Exercise inputs below:

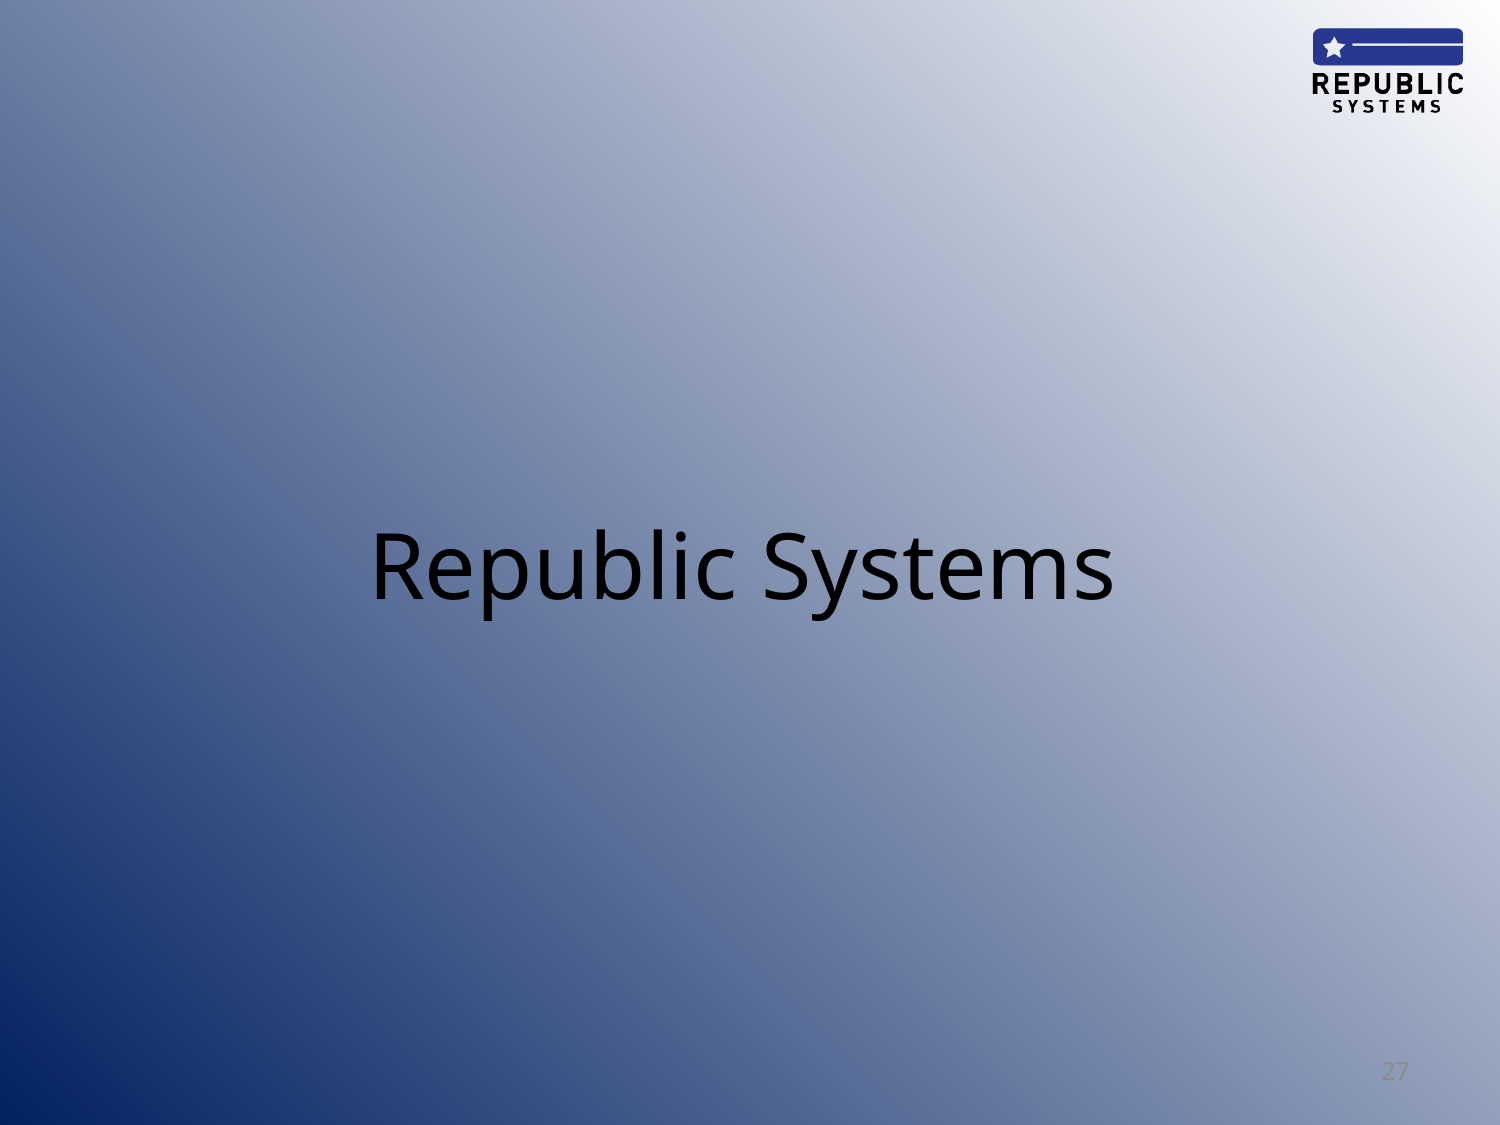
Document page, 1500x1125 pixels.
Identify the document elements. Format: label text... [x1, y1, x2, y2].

picture [1312, 28, 1463, 113]
slide_number 27 [1074, 1042, 1425, 1103]
title Republic Systems [142, 469, 1343, 657]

End of Exercise inputs.

### Aim of the exercise
Pictures do not belong in the copy; repeat the rest of the listing exactly.

### Response
Document page, 1500x1125 pixels.
Identify the document elements. Format: label text... [x1, y1, x2, y2].

picture [1312, 28, 1463, 113]
slide_number 27 [1074, 1042, 1425, 1103]
title Republic Systems [142, 469, 1343, 657]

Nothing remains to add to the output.